[RECORDS FOR THE TASK]

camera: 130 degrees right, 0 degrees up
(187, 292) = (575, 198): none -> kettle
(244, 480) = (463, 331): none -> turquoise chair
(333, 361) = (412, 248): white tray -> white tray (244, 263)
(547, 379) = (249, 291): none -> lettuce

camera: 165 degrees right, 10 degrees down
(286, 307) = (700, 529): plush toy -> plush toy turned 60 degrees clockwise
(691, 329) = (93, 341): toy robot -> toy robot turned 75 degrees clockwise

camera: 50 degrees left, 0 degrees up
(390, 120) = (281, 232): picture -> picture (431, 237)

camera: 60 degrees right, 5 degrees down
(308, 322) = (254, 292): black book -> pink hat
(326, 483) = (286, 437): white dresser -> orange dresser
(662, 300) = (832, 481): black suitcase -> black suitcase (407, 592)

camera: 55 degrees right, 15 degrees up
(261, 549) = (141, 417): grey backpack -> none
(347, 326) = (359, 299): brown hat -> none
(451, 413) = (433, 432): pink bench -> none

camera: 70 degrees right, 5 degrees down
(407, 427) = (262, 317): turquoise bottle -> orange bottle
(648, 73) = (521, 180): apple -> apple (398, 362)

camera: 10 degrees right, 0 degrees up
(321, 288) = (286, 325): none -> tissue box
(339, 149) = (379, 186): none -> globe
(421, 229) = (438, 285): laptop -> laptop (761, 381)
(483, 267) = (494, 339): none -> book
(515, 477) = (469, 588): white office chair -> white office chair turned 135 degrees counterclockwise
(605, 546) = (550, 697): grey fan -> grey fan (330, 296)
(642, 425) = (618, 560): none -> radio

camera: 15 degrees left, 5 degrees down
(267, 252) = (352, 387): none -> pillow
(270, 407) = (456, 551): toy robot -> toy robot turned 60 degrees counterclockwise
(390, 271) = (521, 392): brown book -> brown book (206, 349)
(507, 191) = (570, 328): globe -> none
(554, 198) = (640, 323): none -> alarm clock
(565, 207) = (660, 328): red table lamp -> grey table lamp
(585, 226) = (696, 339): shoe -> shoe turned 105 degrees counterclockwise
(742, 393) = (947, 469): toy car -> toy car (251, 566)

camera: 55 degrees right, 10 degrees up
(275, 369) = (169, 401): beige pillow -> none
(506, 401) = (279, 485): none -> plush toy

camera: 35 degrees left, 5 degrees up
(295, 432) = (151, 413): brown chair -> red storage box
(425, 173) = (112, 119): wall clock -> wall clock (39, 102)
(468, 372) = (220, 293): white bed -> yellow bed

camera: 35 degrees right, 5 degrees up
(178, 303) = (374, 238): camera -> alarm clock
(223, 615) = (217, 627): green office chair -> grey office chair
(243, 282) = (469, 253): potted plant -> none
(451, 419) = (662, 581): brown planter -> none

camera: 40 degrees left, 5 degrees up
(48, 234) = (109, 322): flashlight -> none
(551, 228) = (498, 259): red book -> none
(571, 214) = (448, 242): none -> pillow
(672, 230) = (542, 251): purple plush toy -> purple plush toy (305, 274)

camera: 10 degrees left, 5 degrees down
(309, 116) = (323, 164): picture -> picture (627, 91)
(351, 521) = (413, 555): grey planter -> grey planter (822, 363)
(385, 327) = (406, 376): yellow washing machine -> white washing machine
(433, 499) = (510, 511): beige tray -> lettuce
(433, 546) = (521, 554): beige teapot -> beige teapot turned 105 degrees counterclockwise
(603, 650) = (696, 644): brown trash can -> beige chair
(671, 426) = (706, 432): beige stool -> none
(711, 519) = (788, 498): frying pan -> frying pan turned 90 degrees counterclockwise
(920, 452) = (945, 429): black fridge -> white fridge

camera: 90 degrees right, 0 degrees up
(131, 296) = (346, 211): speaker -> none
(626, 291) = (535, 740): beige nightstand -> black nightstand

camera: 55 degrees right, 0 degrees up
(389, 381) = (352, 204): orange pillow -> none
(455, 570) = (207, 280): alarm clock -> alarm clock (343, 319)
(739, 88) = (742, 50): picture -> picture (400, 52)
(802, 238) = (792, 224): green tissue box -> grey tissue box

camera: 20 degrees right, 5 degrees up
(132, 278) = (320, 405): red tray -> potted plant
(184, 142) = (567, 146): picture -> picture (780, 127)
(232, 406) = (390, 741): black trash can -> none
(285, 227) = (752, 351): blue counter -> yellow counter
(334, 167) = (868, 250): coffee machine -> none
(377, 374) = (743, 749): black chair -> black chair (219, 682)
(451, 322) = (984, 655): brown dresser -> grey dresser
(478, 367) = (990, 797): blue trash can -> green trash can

[/RECORDS FOR THE TASK]

Your answer must be the full listing, restated word for word.

## RESPONSE AREA
camera: 130 degrees right, 0 degrees up
(187, 292) = (575, 198): none -> kettle
(244, 480) = (463, 331): none -> turquoise chair
(333, 361) = (412, 248): white tray -> white tray (244, 263)
(547, 379) = (249, 291): none -> lettuce

camera: 165 degrees right, 10 degrees down
(286, 307) = (700, 529): plush toy -> plush toy turned 60 degrees clockwise
(691, 329) = (93, 341): toy robot -> toy robot turned 75 degrees clockwise

camera: 50 degrees left, 0 degrees up
(390, 120) = (281, 232): picture -> picture (431, 237)

camera: 60 degrees right, 5 degrees down
(308, 322) = (254, 292): black book -> pink hat
(326, 483) = (286, 437): white dresser -> orange dresser
(662, 300) = (832, 481): black suitcase -> black suitcase (407, 592)

camera: 55 degrees right, 15 degrees up
(261, 549) = (141, 417): grey backpack -> none
(347, 326) = (359, 299): brown hat -> none
(451, 413) = (433, 432): pink bench -> none

camera: 70 degrees right, 5 degrees down
(407, 427) = (262, 317): turquoise bottle -> orange bottle
(648, 73) = (521, 180): apple -> apple (398, 362)

camera: 10 degrees right, 0 degrees up
(321, 288) = (286, 325): none -> tissue box
(339, 149) = (379, 186): none -> globe
(421, 229) = (438, 285): laptop -> laptop (761, 381)
(483, 267) = (494, 339): none -> book
(515, 477) = (469, 588): white office chair -> white office chair turned 135 degrees counterclockwise
(605, 546) = (550, 697): grey fan -> grey fan (330, 296)
(642, 425) = (618, 560): none -> radio

camera: 15 degrees left, 5 degrees down
(267, 252) = (352, 387): none -> pillow
(270, 407) = (456, 551): toy robot -> toy robot turned 60 degrees counterclockwise
(390, 271) = (521, 392): brown book -> brown book (206, 349)
(507, 191) = (570, 328): globe -> none
(554, 198) = (640, 323): none -> alarm clock
(565, 207) = (660, 328): red table lamp -> grey table lamp
(585, 226) = (696, 339): shoe -> shoe turned 105 degrees counterclockwise
(742, 393) = (947, 469): toy car -> toy car (251, 566)

camera: 55 degrees right, 10 degrees up
(275, 369) = (169, 401): beige pillow -> none
(506, 401) = (279, 485): none -> plush toy

camera: 35 degrees left, 5 degrees up
(295, 432) = (151, 413): brown chair -> red storage box
(425, 173) = (112, 119): wall clock -> wall clock (39, 102)
(468, 372) = (220, 293): white bed -> yellow bed

camera: 35 degrees right, 5 degrees up
(178, 303) = (374, 238): camera -> alarm clock
(223, 615) = (217, 627): green office chair -> grey office chair
(243, 282) = (469, 253): potted plant -> none
(451, 419) = (662, 581): brown planter -> none

camera: 40 degrees left, 5 degrees up
(48, 234) = (109, 322): flashlight -> none
(551, 228) = (498, 259): red book -> none
(571, 214) = (448, 242): none -> pillow
(672, 230) = (542, 251): purple plush toy -> purple plush toy (305, 274)

camera: 10 degrees left, 5 degrees down
(309, 116) = (323, 164): picture -> picture (627, 91)
(351, 521) = (413, 555): grey planter -> grey planter (822, 363)
(385, 327) = (406, 376): yellow washing machine -> white washing machine
(433, 499) = (510, 511): beige tray -> lettuce
(433, 546) = (521, 554): beige teapot -> beige teapot turned 105 degrees counterclockwise
(603, 650) = (696, 644): brown trash can -> beige chair
(671, 426) = (706, 432): beige stool -> none
(711, 519) = (788, 498): frying pan -> frying pan turned 90 degrees counterclockwise
(920, 452) = (945, 429): black fridge -> white fridge

camera: 90 degrees right, 0 degrees up
(131, 296) = (346, 211): speaker -> none
(626, 291) = (535, 740): beige nightstand -> black nightstand

camera: 55 degrees right, 0 degrees up
(389, 381) = (352, 204): orange pillow -> none
(455, 570) = (207, 280): alarm clock -> alarm clock (343, 319)
(739, 88) = (742, 50): picture -> picture (400, 52)
(802, 238) = (792, 224): green tissue box -> grey tissue box

camera: 20 degrees right, 5 degrees up
(132, 278) = (320, 405): red tray -> potted plant
(184, 142) = (567, 146): picture -> picture (780, 127)
(232, 406) = (390, 741): black trash can -> none
(285, 227) = (752, 351): blue counter -> yellow counter
(334, 167) = (868, 250): coffee machine -> none
(377, 374) = (743, 749): black chair -> black chair (219, 682)
(451, 322) = (984, 655): brown dresser -> grey dresser
(478, 367) = (990, 797): blue trash can -> green trash can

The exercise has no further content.